What about evidence from studies looking specifically for SARS-CoV-2-associated AAB profiles that might be functionally related to subsequent persistent symptoms? Although much of the literature in this area, as described above, is concerned with predisposition to and consequences of severe COVID-19 infection, some reports are specifically pertinent to the risk of long COVID. An analysis of antinuclear AABs using a panel of 102 clinically mapped auto-antigens showed an association of antinuclear antibodies with persistent symptoms at 12 months after acute infection84. Lupus-like antinuclear AABs were found in half of patients severely ill with COVID-19 included in the study87.

Coagulopathies have been a central concern both in acute COVID-19 and then in consideration of long COVID aetiology88. Some have looked for presence of prothrombotic AABs in serum of patients hospitalized with COVID-19 (ref. 89). This study focused on a specific panel of phospholipid-binding antibodies used in the diagnosis of antiphospholipid syndrome. Looking at a cohort of 172 individuals hospitalized with COVID-19, the study identified antiphospholipid AABs in more than half of the patients, the most common specificities being anti-phosphotidylserine prothrombin and anticardiolipin. The presence of high titres correlated with neutrophil activation, neutrophil extracellular trap release and high platelet counts. In a passive transfer model, administration of purified IgG from these patients to mice led to accelerated venous thrombosis. In a related set of studies, it was shown that antibodies in patient serum mediate endothelial cell activation, assessed by increased expression of E-selectin, VCAM1 and ICAM1 (ref. 90).

Since some specific clinical features of long COVID can be shared with classic autoimmune presentations, including vasculitis, systemic lupus erythematosus, rheumatoid arthritis, scleroderma, antiphospholipid syndrome and myositis, it is plausible that there may be aspects of common aetiology in terms of autoimmune repertoires. If the literature from studies of severe, acute SARS-CoV-2 infection makes the clear point that the virus can induce this wide spectrum of AABs, how robust is the case that, even in mild or asymptomatic infections, such autoimmunity may be a driver of long COVID symptoms? Two major studies48,54 looking at comprehensive biomarker discovery in long COVID cohorts again found complex patterns of AABs. One found an AAB response signature inversely correlated with anti-S antibodies but some specific AABs correlate with long COVID endotypes such as between IFNα2-targeted AABs and pulmonary disease48. A study of AABs targeting G protein-coupled receptors (GPCRs)91, as implicated in the aetiology of postural orthostatic tachycardic syndrome (POTS) and dysautonomia92,93, looked at 31 individuals with long COVID. All carried AABs against between two and seven different GPCRs that could function as receptor agonists91, although healthy control comparator data was drawn from the literature. Some correlates of long COVID symptoms were posited such as patterns of GPCR-targeted AABs found in those patients with new alopecia.
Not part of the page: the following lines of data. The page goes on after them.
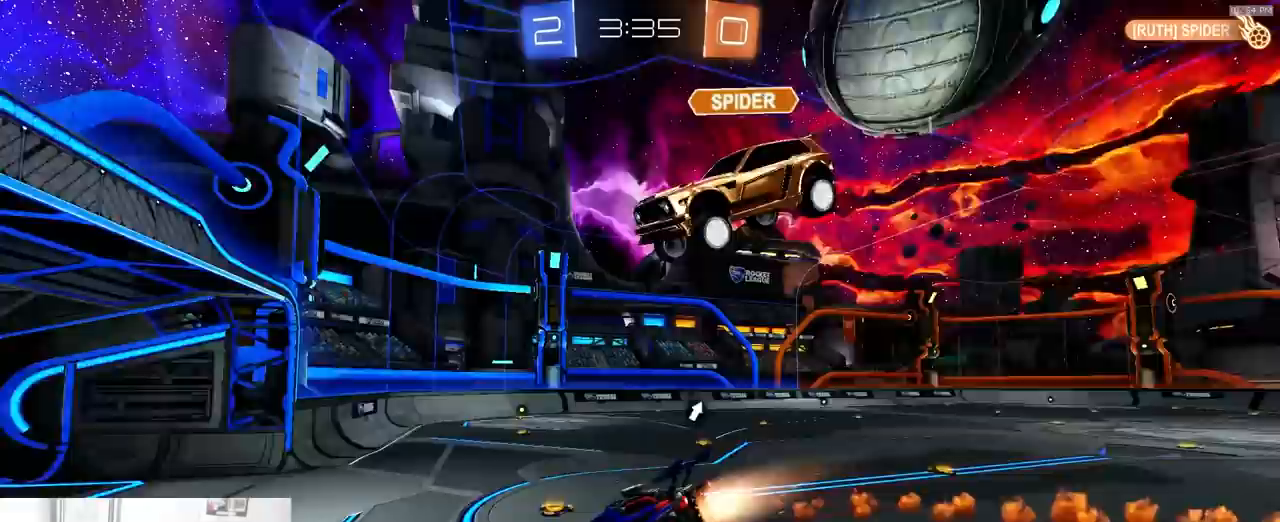
{"dt_ms": 500, "buttons": ["R1", "R2"], "left_stick": "left", "right_stick": "center"}
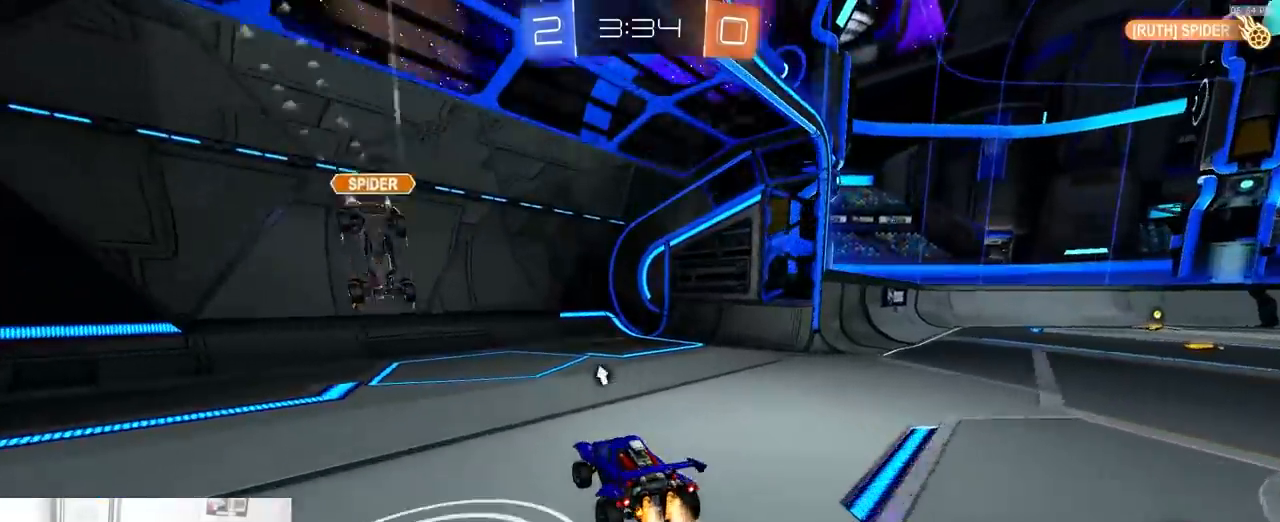
{"dt_ms": 1000, "buttons": [], "left_stick": "center", "right_stick": "center"}
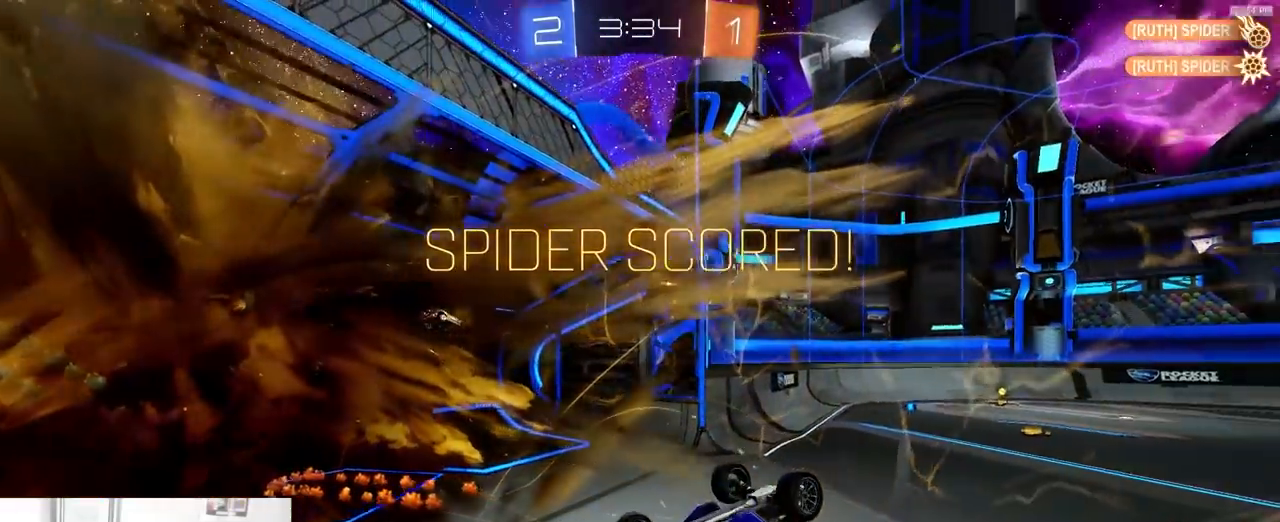
{"dt_ms": 500, "buttons": [], "left_stick": "down-right", "right_stick": "center", "events": [[50, "SQUARE", "down"], [50, "left_stick", "down-right"], [150, "SQUARE", "up"]]}
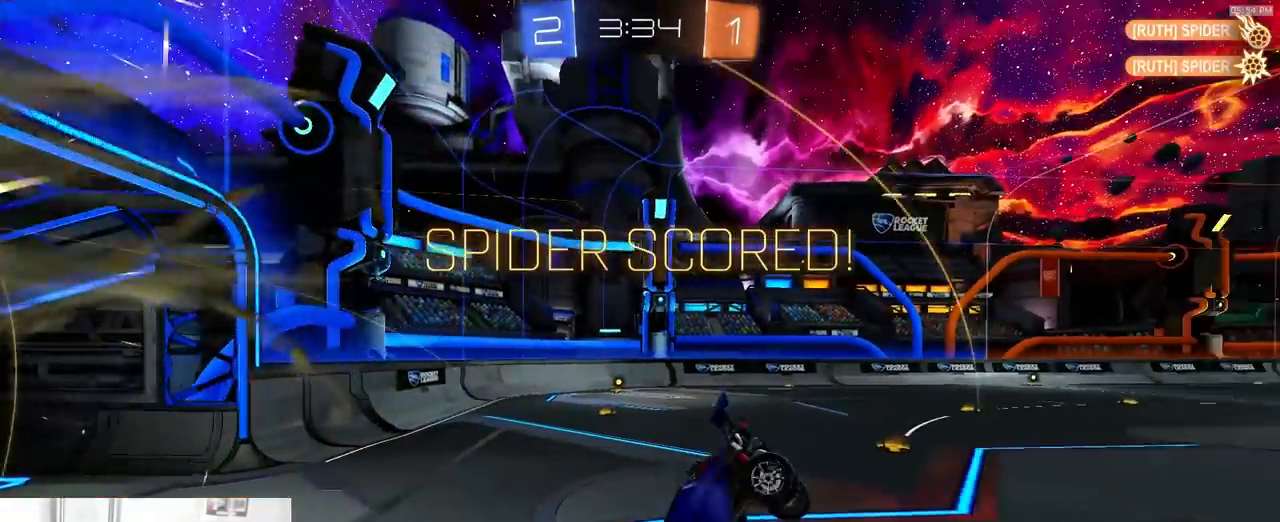
{"dt_ms": 500, "buttons": ["L1", "R1", "R2"], "left_stick": "center", "right_stick": "center", "events": [[217, "R2", "down"], [250, "left_stick", "right"], [317, "L1", "down"], [400, "R1", "down"], [450, "left_stick", "center"]]}
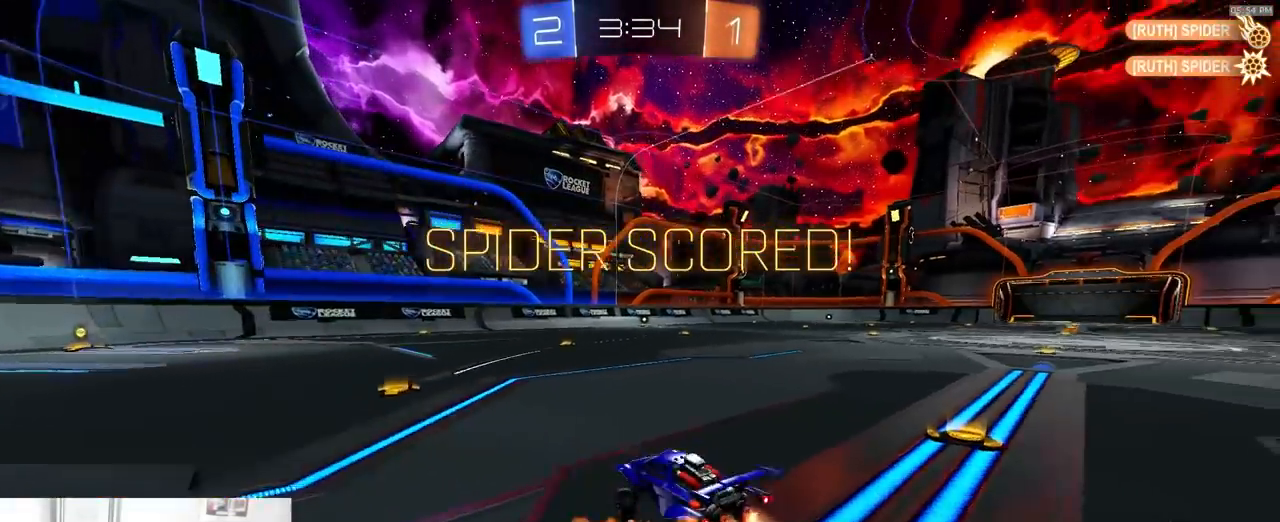
{"dt_ms": 500, "buttons": ["L1"], "left_stick": "down-left", "right_stick": "center"}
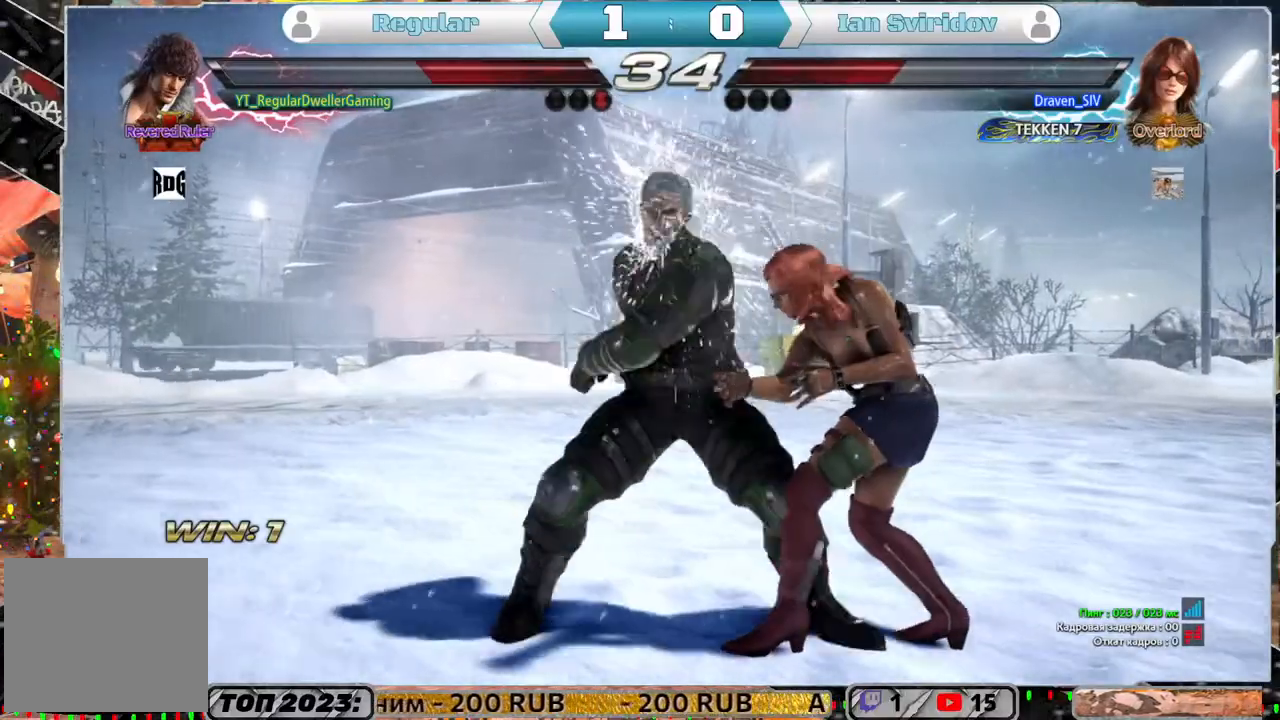
Gameplay with a controller (PlayStation layout); each line is a JSON object with the inputs held at the frame after it. "events" lists button and stick changes between this image and that frame as [ms after this image, input, new state], when the widget could be followed in between.
{"buttons": ["DPAD_LEFT"], "left_stick": "center", "right_stick": "center", "events": [[217, "SQUARE", "up"], [383, "DPAD_LEFT", "down"]]}
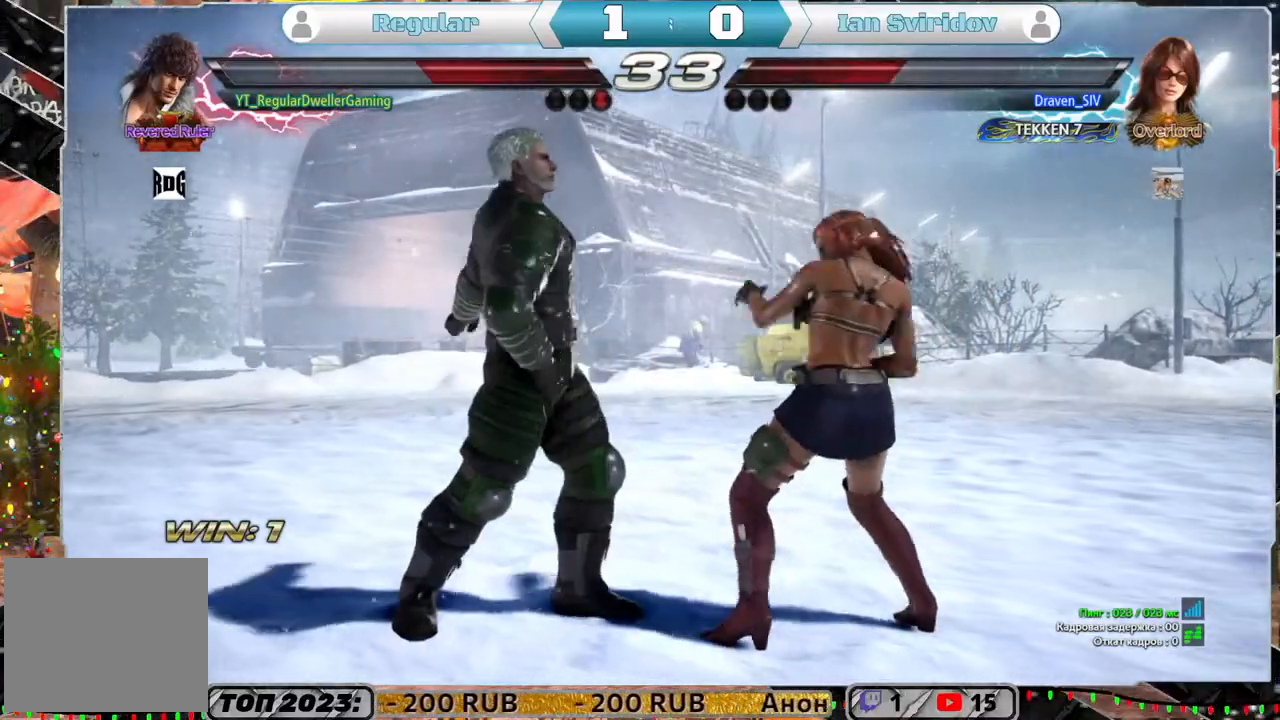
{"buttons": ["DPAD_LEFT"], "left_stick": "center", "right_stick": "center", "events": []}
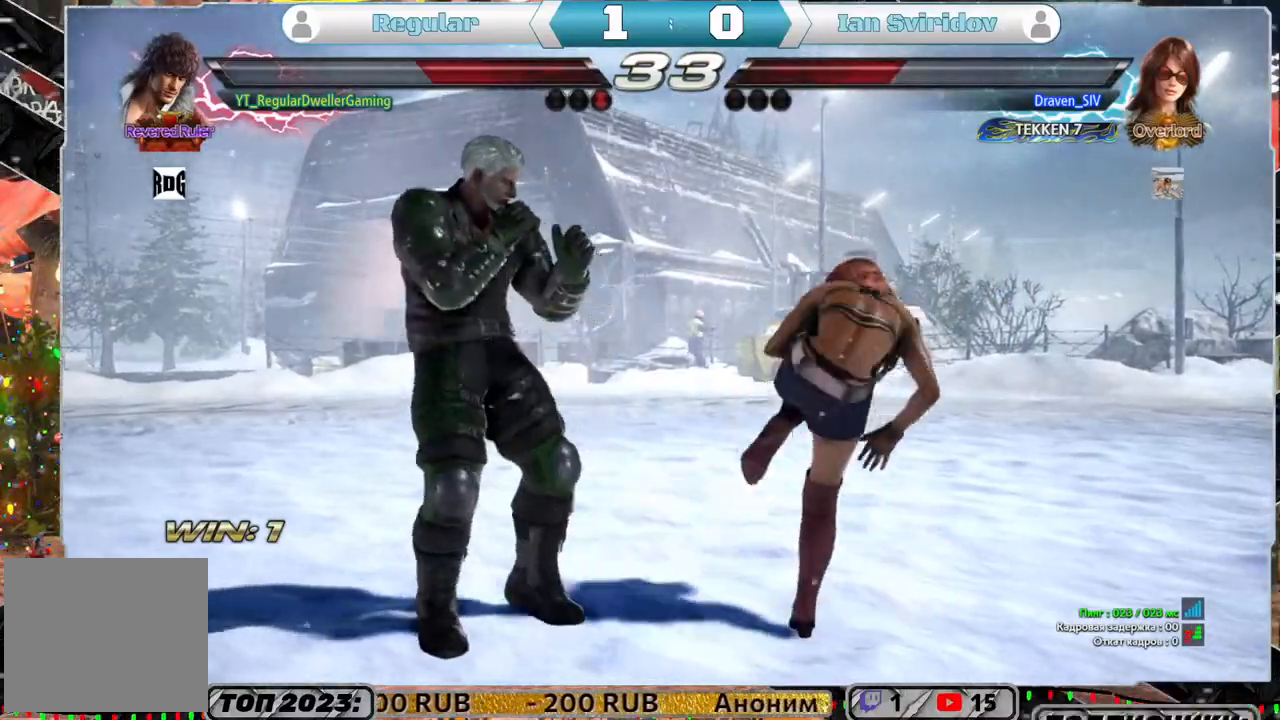
{"buttons": ["SQUARE"], "left_stick": "center", "right_stick": "center", "events": [[83, "DPAD_LEFT", "up"], [467, "SQUARE", "down"]]}
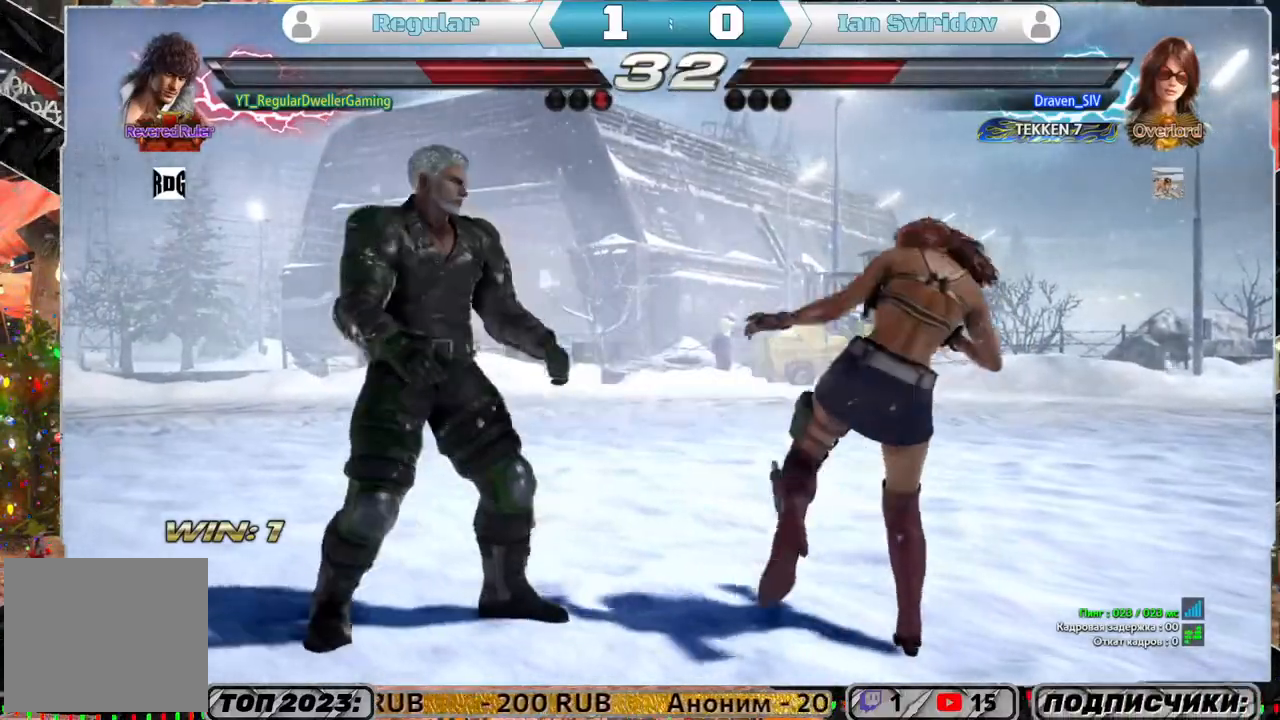
{"buttons": ["L1"], "left_stick": "center", "right_stick": "center", "events": [[50, "SQUARE", "up"], [50, "TRIANGLE", "down"], [117, "L1", "down"], [183, "L1", "up"], [183, "TRIANGLE", "up"], [250, "L1", "down"], [350, "L1", "up"], [383, "L1", "down"], [450, "L1", "up"], [483, "L1", "down"]]}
The data presented above shows that a broad array of AABs can be induced following COVID-19, though a clear correlation with long COVID was only found in few studies. This is one of the many areas of COVID-19 human immunology where observations of the response to SARS-CoV-2 far outstrip studies on virtually any other viral infection, such that we lack comparators to determine whether these findings are unique and functionally meaningful in relation to the specific pathogenesis of this disease process. Certainly, electronic health-care records are showing a significant increase in reporting of a spectrum of new-onset autoimmune diagnoses in individuals who had had SARS-CoV-2 infection compared to individuals without infection94,95. Across records for nearly 6 million individuals, adjusted HRs after COVID-19 were 2.98 for rheumatoid arthritis, 2.99 for lupus, 1.96 for vasculitis and 1.78 for inflammatory bowel disease94,95. A preprint on health-care data in Germany from 642,000 patients with COVID-19 found a 43% increased likelihood of new-onset autoimmunity96.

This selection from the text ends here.